Terug naar bibliotheek
Hoge Raad

ECLI:NL:HR:2025:1299 - Hoge Raad: Verwerping alternatief scenario DNA-bewijs is niet onbegrijpelijk - 16 september 2025

Arrest

ECLI:NL:HR:2025:129916 september 2025

Essentie

De Hoge Raad oordeelt dat een hof een alternatief scenario voor de aanwezigheid van DNA-sporen op een handschoen mocht verwerpen. De verwerping, gebaseerd op politieonderzoek en een deskundigenverklaring over de laatste drager, is niet onbegrijpelijk en voldoende gemotiveerd. Ook een tapgesprek mocht als redengevend bewijs worden gebruikt.

Rechtsgebieden

Arrest inhoud

HOGE RAAD DER NEDERLANDEN

STRAFKAMER

Nummer23/01739 Datum16 september 2025

ARREST

op het beroep in cassatie tegen een arrest van het gerechtshof Arnhem-Leeuwarden van 20 april 2023, nummer 21-002929-20, in de strafzaak

tegen

[verdachte] , geboren in [geboorteplaats] op [geboortedatum] 1964, hierna: de verdachte.
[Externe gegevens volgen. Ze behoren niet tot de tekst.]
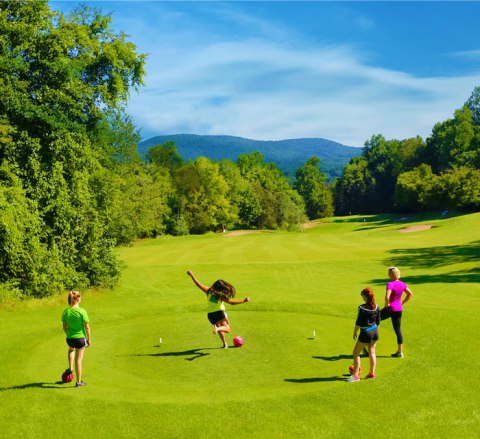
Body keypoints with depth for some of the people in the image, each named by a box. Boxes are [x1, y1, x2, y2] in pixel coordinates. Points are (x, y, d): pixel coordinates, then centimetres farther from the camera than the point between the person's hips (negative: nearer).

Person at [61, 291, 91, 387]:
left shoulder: (65, 312, -7)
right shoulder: (82, 311, -18)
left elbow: (64, 327, 3)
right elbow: (87, 327, -13)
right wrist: (89, 339, -1)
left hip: (70, 339, 3)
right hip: (80, 338, -3)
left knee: (71, 349, 38)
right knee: (78, 360, 9)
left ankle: (70, 368, 37)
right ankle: (79, 381, 20)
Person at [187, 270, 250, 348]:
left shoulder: (209, 291, 3)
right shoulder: (221, 295, -8)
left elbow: (198, 284, -1)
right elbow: (231, 302, -15)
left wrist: (191, 275, 5)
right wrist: (244, 301, -15)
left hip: (210, 315, 6)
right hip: (219, 313, -6)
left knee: (220, 328, 27)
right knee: (227, 329, -10)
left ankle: (225, 344, 32)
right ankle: (217, 328, -39)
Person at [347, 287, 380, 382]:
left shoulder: (362, 308, -18)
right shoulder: (376, 307, -1)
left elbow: (358, 322, -14)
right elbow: (378, 321, 8)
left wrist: (355, 332, 0)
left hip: (366, 332, -6)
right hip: (375, 331, 6)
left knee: (356, 353, 4)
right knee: (372, 352, 17)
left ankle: (355, 375, 4)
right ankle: (372, 373, 23)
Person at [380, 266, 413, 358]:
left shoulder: (390, 284, -19)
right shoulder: (402, 284, 3)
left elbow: (387, 297, -31)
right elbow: (410, 294, 14)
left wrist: (386, 304, -13)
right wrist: (402, 303, 15)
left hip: (390, 309, -7)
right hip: (399, 309, 7)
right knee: (398, 330, 12)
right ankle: (400, 352, 15)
1 Procesverloop in cassatie

Het beroep is ingesteld door de verdachte. Namens deze heeft de advocaat J. Kuijper bij schriftuur een cassatiemiddel voorgesteld. De advocaat-generaal D.J.M.W. Paridaens heeft geconcludeerd tot vernietiging van de uitspraak van het hof, maar uitsluitend wat betreft de duur van de opgelegde gevangenisstraf, tot vermindering daarvan naar de gebruikelijke maatstaf en tot verwerping van het beroep voor het overige. De raadsvrouw van de verdachte heeft daarop schriftelijk gereageerd.

2 Beoordeling van het cassatiemiddel

2.1 Het cassatiemiddel klaagt over de motivering van het bewezenverklaarde.

2.2 Het cassatiemiddel leidt niet tot cassatie. De redenen daarvoor staan vermeld in de conclusie van de advocaat-generaal.

3 Ambtshalve beoordeling van de uitspraak van het hof

De Hoge Raad doet uitspraak nadat meer dan twee jaren zijn verstreken na het instellen van het cassatieberoep. Dat brengt mee dat de redelijke termijn als bedoeld in artikel 6 lid 1 van het Europees Verdrag tot bescherming van de rechten van de mens en de fundamentele vrijheden is overschreden. Dit moet leiden tot vermindering van de opgelegde gevangenisstraf van 42 maanden.

4 Beslissing

De Hoge Raad:

  • vernietigt de uitspraak van het hof, maar uitsluitend wat betreft de duur van de opgelegde gevangenisstraf;
  • vermindert deze in die zin dat deze 40 maanden beloopt;
  • verwerpt het beroep voor het overige.

Dit arrest is gewezen door de vice-president M.J. Borgers als voorzitter, en de raadsheren A.L.J. van Strien en R. Kuiper, in bijzijn van de waarnemend griffier S.P. Bakker, en uitgesproken ter openbare terechtzitting van 16 september 2025.